Brooks seems to effortlessly create a world dripping with classic science fiction detail in only a few lines. This is epitomised in the protagonist, Drift's, description of Glass City or and other locations.

There are no aliens in this book: everything is kept human or cyborg. This presents a more “expand across the universe” tale than anything else. The writer never takes the story too seriously either. Humour kept me engaged from beginning to end, it made light of various situations yet somehow managed to build with tension and suspense as we reach the final few chapters.

The story of Dark Run develops in two parts. The first part introduces us to an intrepid gang of smugglers. We have Ichabod Drift, the alcoholic captain with the silver tongue. Then there’s Tamara Rourke, the silent but deadly efficient sniper. Jai and Kaui, the twins, who constantly argue and the youngest and newest crew member Jenna who can 'splice' through any computer software, security, and is a-get-out-of-jail-free card in some cases which is not a bad thing. It is clever. It is not overplayed and can help to build or alleviate some of the tensions in the book. Then we have Apirana, arguably the best character and general muscle of the Keiko. Finally, there's Micah who is the guy that follows the money.

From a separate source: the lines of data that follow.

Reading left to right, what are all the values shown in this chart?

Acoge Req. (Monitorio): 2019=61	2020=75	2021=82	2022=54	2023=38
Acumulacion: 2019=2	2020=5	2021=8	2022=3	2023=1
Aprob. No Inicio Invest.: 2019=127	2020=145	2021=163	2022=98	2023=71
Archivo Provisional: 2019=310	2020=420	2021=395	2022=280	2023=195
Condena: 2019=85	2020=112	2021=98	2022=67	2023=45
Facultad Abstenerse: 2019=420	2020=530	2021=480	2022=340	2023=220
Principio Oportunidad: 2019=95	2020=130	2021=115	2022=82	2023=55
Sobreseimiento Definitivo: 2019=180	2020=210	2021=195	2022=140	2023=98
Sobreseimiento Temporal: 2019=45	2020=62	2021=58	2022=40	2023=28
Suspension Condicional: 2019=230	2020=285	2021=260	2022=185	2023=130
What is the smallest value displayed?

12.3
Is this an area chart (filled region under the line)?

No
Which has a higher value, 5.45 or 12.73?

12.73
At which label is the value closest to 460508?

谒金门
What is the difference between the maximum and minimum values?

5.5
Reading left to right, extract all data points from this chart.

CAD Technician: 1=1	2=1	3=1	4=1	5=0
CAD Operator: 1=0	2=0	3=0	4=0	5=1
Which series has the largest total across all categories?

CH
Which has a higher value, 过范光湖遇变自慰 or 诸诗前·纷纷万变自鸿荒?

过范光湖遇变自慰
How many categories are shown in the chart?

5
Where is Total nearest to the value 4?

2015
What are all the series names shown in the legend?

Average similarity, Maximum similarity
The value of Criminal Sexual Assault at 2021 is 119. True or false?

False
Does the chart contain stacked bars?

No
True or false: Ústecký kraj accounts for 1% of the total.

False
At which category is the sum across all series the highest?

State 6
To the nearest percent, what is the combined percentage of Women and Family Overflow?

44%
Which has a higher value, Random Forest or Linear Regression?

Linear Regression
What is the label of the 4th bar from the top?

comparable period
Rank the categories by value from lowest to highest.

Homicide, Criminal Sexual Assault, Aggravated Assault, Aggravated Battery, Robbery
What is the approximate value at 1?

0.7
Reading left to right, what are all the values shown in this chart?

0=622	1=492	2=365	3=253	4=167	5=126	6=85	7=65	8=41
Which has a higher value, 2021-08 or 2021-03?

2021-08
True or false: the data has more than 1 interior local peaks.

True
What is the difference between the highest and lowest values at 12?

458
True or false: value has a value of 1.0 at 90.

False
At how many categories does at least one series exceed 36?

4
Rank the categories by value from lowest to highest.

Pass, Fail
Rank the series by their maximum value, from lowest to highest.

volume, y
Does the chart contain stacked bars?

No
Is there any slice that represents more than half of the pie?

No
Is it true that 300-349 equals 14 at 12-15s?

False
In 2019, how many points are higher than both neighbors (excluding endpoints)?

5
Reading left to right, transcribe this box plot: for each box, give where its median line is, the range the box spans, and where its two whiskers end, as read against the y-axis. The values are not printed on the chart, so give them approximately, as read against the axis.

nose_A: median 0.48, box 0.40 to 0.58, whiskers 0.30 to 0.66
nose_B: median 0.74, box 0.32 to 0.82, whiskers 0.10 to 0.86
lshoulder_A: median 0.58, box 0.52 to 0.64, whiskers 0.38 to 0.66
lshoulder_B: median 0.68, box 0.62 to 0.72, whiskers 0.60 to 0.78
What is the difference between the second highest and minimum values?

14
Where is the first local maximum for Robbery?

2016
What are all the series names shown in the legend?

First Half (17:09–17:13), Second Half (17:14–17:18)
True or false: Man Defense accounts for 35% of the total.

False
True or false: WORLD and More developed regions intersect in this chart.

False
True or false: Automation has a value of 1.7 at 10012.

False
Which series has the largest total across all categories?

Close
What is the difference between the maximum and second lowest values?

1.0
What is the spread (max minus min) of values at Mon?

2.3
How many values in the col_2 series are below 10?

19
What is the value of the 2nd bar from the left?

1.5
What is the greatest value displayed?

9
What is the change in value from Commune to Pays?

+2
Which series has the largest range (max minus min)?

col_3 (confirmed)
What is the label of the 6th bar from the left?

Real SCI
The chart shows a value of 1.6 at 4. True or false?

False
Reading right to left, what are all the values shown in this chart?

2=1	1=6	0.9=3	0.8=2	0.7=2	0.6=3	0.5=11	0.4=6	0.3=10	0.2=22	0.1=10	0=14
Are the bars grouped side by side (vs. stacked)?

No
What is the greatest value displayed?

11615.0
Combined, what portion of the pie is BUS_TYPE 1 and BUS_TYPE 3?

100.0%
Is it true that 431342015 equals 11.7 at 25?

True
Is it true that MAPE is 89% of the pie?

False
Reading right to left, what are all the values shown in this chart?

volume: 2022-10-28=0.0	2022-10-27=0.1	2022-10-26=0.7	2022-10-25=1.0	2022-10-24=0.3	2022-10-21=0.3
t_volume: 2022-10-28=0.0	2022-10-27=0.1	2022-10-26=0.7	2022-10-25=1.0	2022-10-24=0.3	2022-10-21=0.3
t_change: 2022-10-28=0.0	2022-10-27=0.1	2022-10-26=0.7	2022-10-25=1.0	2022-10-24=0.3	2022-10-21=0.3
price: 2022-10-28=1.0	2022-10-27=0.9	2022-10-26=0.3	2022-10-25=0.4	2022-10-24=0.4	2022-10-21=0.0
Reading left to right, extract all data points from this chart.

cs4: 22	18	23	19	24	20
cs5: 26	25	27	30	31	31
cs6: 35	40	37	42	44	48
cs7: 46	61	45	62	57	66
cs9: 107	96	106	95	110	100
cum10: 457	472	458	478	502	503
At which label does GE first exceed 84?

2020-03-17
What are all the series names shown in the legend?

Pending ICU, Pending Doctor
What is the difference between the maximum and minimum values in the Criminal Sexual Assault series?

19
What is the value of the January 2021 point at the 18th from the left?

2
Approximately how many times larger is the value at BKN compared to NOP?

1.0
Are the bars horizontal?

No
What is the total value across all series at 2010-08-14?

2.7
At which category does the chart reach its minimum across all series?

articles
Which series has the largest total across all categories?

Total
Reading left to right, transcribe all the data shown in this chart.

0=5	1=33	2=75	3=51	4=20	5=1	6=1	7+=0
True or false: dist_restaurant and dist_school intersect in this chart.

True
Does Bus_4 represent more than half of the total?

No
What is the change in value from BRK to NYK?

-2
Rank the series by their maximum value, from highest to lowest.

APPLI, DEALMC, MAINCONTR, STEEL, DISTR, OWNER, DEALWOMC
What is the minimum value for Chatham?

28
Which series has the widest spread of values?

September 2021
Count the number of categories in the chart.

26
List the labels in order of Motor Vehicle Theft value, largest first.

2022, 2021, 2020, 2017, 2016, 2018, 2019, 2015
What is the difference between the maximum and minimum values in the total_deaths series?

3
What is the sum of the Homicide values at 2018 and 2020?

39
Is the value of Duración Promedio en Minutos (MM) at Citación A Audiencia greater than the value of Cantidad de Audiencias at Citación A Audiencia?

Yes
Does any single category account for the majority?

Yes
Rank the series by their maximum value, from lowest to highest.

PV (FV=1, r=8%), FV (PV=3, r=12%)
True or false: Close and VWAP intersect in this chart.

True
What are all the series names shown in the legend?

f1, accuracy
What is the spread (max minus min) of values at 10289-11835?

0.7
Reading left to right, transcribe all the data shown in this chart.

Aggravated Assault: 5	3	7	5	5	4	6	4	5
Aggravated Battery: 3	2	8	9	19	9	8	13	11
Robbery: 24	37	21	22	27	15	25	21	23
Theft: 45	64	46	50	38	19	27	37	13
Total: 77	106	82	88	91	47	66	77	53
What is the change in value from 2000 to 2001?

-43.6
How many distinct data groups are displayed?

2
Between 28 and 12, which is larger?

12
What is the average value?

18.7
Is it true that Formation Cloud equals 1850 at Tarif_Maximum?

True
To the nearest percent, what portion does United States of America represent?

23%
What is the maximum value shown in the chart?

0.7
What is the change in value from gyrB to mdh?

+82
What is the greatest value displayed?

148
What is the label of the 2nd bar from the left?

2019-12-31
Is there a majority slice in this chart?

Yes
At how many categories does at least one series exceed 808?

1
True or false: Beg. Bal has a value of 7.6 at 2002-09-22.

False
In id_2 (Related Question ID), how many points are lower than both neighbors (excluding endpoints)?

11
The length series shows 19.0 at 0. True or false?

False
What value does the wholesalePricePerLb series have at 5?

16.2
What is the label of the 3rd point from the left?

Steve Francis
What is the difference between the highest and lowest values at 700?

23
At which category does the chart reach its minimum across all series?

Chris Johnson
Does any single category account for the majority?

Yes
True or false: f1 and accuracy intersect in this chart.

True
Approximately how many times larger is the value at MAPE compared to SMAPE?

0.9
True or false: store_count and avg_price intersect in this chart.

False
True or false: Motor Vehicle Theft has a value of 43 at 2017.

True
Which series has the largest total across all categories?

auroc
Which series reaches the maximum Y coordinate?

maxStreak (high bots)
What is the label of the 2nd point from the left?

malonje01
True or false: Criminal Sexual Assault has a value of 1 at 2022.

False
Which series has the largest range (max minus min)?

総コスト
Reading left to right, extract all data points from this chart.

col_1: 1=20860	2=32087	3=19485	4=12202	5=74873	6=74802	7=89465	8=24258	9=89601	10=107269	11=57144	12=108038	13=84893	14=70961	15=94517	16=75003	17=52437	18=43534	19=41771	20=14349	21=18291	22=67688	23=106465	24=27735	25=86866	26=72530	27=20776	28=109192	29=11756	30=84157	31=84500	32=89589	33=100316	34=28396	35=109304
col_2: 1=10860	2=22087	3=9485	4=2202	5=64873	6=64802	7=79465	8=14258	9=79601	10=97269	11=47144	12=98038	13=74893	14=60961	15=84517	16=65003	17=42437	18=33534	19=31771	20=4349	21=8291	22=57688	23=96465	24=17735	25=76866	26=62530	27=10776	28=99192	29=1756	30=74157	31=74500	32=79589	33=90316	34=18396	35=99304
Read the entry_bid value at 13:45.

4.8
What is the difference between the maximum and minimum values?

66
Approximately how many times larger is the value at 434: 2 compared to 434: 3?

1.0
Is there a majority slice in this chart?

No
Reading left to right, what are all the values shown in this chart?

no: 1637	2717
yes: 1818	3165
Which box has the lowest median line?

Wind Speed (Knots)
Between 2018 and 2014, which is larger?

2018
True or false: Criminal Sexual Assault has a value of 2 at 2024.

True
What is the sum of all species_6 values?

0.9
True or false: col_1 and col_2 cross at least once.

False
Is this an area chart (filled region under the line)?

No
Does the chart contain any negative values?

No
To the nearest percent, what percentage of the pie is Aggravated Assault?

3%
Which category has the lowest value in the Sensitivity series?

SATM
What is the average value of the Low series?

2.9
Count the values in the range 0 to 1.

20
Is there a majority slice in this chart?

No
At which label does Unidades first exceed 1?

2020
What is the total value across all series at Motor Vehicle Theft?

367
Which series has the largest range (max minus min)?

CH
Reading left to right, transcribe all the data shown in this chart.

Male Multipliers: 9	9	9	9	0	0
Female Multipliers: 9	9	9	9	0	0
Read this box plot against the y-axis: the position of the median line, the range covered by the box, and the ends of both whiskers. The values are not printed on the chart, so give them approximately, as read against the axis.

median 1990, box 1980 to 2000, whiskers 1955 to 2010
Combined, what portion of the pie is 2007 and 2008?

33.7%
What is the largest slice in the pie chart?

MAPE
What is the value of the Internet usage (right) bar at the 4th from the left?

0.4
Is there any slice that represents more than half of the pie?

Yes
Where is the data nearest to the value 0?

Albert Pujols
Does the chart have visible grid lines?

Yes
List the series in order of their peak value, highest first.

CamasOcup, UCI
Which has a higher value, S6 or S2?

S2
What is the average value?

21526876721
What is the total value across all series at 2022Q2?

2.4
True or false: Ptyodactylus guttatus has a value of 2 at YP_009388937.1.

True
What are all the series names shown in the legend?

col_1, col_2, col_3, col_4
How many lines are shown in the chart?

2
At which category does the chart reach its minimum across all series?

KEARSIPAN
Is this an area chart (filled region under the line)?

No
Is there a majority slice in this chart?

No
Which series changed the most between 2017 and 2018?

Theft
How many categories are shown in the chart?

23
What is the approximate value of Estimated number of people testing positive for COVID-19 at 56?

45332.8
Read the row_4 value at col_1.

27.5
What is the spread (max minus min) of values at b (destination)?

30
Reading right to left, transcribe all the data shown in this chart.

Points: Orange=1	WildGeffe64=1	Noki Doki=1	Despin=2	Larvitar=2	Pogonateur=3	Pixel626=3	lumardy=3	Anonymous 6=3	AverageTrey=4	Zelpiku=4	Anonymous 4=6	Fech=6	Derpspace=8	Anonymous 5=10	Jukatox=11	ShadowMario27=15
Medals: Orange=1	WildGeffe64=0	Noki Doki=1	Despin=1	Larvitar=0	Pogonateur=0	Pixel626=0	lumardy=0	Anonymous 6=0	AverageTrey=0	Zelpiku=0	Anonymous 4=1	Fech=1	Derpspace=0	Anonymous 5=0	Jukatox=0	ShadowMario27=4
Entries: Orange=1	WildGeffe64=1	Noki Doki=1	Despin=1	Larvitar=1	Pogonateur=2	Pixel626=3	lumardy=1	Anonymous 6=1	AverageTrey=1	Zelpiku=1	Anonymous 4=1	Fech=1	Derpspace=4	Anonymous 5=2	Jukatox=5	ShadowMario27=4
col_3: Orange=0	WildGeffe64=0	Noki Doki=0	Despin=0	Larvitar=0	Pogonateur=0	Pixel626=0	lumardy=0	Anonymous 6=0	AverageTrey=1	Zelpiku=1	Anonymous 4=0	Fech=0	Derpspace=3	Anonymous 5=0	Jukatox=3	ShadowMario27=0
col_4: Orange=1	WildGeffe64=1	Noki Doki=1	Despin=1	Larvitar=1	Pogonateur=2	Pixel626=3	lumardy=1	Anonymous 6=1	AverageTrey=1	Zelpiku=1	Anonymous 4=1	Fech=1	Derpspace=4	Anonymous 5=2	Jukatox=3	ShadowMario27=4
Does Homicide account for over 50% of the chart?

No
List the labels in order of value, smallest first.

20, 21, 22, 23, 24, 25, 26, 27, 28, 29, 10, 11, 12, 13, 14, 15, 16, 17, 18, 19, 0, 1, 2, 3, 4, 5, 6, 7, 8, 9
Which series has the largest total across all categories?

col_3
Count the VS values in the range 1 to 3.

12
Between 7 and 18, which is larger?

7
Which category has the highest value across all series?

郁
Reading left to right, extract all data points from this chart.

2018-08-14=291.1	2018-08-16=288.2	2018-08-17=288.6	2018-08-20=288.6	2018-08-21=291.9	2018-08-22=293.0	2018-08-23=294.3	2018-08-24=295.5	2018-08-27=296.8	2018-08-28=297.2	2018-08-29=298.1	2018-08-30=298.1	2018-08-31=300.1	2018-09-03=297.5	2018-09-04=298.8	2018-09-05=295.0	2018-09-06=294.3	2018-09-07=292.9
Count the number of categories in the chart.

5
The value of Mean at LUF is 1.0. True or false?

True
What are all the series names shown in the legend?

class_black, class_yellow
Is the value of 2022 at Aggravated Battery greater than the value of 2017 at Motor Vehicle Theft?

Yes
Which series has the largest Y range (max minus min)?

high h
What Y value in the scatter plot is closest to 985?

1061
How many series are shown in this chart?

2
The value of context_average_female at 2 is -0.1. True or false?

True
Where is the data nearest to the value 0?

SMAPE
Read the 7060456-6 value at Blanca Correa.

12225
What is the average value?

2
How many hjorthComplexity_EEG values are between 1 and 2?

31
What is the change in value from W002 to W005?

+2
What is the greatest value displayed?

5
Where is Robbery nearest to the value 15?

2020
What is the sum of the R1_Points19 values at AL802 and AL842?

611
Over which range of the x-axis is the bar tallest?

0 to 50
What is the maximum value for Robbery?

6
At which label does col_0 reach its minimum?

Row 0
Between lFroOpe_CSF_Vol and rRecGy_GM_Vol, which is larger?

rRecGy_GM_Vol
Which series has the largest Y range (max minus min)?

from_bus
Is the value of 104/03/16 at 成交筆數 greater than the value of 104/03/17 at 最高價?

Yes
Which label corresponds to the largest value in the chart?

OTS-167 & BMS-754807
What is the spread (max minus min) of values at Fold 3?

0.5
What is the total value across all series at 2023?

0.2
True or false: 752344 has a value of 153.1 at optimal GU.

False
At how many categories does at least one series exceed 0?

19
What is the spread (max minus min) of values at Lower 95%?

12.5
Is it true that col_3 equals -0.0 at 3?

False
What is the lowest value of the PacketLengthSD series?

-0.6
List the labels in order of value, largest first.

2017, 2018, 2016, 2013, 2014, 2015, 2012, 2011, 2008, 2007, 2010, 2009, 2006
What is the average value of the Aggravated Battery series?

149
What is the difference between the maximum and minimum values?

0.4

Brooks introduces all of these characters in the first ten pages of the novel, which leads to some confusion about who they are and does not allow much room for depth. Jai and Kaui offer very little to the story and are forgettable, Micah just the same. Rouke is bland despite her portrayal as an assassin. Jenna, on the other hand is a likable, well-developed and our viewpoint for most of the story.

The premise of the book is that nobody talks about their past, suggesting that these pasts might be revealed. Unfortunately, Brooks had other ideas as only two out of seven characters get much development or backstory in the ensuing four-hundred-pages.

Despite this, the plot of Dark Run is pretty good and absorbing from end to end. A race against time is quickly set up as Captain Ichabod Drift of the Keiko caught up in blackmail and a race against time slowly losing the trust of his crew in an effort to keep his past hidden and make the delivery to get Nicholas Kelsier, his old boss, off his back.

Except not everything goes to plan.

The plot of Dark Run is great and refreshing but seems to stumble in the second part. Brooks has written a sequel titled Dark Skies and I wonder if that second story was written as a build up for that. Brooks seems to have a pattern in the first half of the story: introduce the problem; discuss the plan; action; and finally problem resolution. But the second half feels as though it was written by another author, or at least written with other priorities in mind. The viewpoint shifts, retelling the same action from different perspective. This feels out of place at first and I had to re-read a couple of chapters before l understood what was going on. It felt as if Brooks had a great idea, but as he was writing that idea out on the page, it did not develop as he would have liked, and therefore felt compelled to add on this second story to lengthen the book. But this does not seem to help.

Nonetheless, Dark Run is a good, middle of the road, science fiction western that will raise smiles.